The lower panel plots the picked amplitude for the yellow-green sand event as a function of the time thickness of the wedge. Note how the amplitude reaches a maximum at about 13 ms and then falls off to about half the peak amplitude at about 35 ms. The amplitude change as a function of thickness (the tuning effect) is a variation of +/- 100% and is much larger than the expected amplitude change of about 25% due to the presence of gas.
Until recently, the only way to detune seismic amplitudes was to interpret a seismic event, extract the thickness and amplitudes in the form of maps and then detune the mapped response. A map-based approach is slow, potentially inconsistent and may be subject to interpreter bias.
Direct detuning of seismic traces
In response to this, Earthworks Reservoir has researched and developed a detuning methodology called DT-AMP that is capable of directly detuning seismic traces in 2-D or 3-D surveys. By detuning the entire impedance seismic section output, false amplitude indicators are suppressed and genuine anomalies highlighted. The method has been successfully trialed with clients over the last two years.
The DT-AMP algorithm can use reflection seismic or relative or deterministic inversion results as input (Figure 2). The outputs are detuned impedance datasets. The method works on both prestack and post-stack seismic inversion products.
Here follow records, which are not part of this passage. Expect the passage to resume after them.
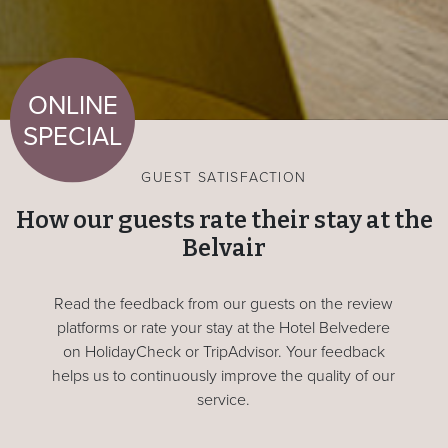
ONLINE
SPECIAL
GUEST SATISFACTION
How our guests rate their stay at the
Belvair
Read the feedback from our guests on the review
platforms or rate your stay at the Hotel Belvedere
on HolidayCheck or TripAdvisor. Your feedback
helps us to continuously improve the quality of our
service.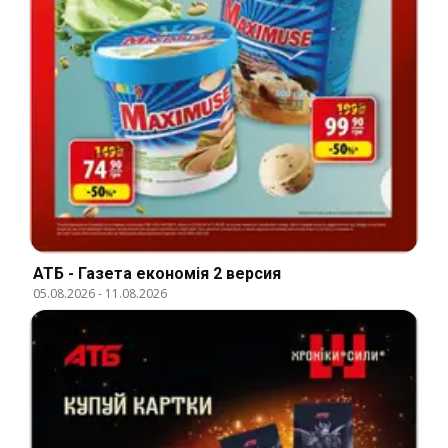
АТБ - Газета економія 2 версия
05.08.2026
-
11.08.2026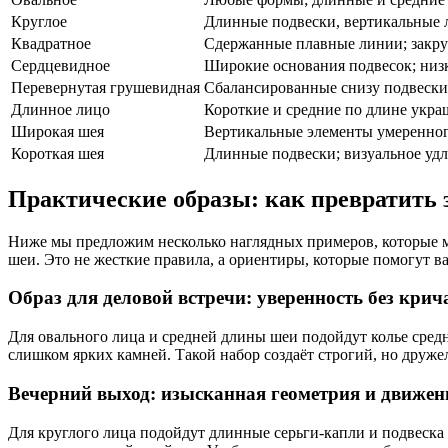
Круглое
Длинные подвески, вертикальные 
Квадратное
Сдержанные плавные линии; закру
Сердцевидное
Широкие основания подвесок; низк
Перевернутая грушевидная
Сбалансированные снизу подвески
Длинное лицо
Короткие и средние по длине укра
Широкая шея
Вертикальные элементы умеренног
Короткая шея
Длинные подвески; визуальное уд
Практические образы: как превратить 
Ниже мы предложим несколько наглядных примеров, которые м
шеи. Это не жесткие правила, а ориентиры, которые помогут ва
Образ для деловой встречи: уверенность без кри
Для овального лица и средней длины шеи подойдут колье сред
слишком ярких камней. Такой набор создаёт строгий, но друж
Вечерний выход: изысканная геометрия и движен
Для круглого лица подойдут длинные серьги-капли и подвеска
Through the application of this technique:
• Tuning curves can be analyzed without any seismic picking, thus accelerating the analysis and detuning of the seismic traces;
• Because the seismic trace data themselves and not maps are detuned, comparison of pre- and post-detuning responses significantly accelerates interpretation and mapping of amplitude anomalies by focusing interpretation effort on genuine amplitude and AVO anomalies, significantly decreasing subsequent interpretation effort and, of course, risk;
• Seismic amplitudes can be de-risked, and the input data to subsequent interpretation or seismic attribute work are not contaminated by tuning effects;
• Robust identification of potential DHIs from seismic data by removing potentially false DHI signatures caused by thickness related tuning can be enabled; and
• More consistent amplitude and thickness interpretation can be enabled, allowing picking and mapping using ancillary attribute products from DT-AMP.
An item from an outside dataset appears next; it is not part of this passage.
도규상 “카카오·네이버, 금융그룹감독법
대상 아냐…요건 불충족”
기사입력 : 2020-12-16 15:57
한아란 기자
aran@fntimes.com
Example applications for these include generation of regional play fairway maps and rapid identification of amplitude anomalies.
FIGURE 2. In this figure the top panel shows the original seismic relative impedance. Downdip Well 4 has higher average amplitude in reservoir (blue/purple) than Well 5 updip even though Well 5 has a much higher net:gross ratio. The lower panel shows DT-AMP-processed detuned relative impedance: Average amplitudes now correctly indicate the change in net:gross at the wells. The inset graphic shows the amplitudes relative to the 100% sand line before and after detuning. (Source: Earthworks)
The DT-AMP detuning algorithm has wide application and has been used successfully in frontier basin exploration offshore southern Africa; the U.K. Continental Shelf southern gas basin for both well risk reduction and acreage relinquishment decisions; identifying seismic net pay directly on 3-D seismic and subsequently proving up the prediction with drilling in North Africa; gas reserve identification, delineation and quantification over multiple reservoirs offshore the Nile Delta; and for shallow gas hazard amplitude de-risking.
In summary, seismic trace detuning is a significant development in seismic amplitude analysis (Figure 3). It accelerates seismic amplitude analysis, generates corrected amplitudes for interpretation and de-risks amplitude anomaly analysis and direct hydrocarbon detection from seismic data.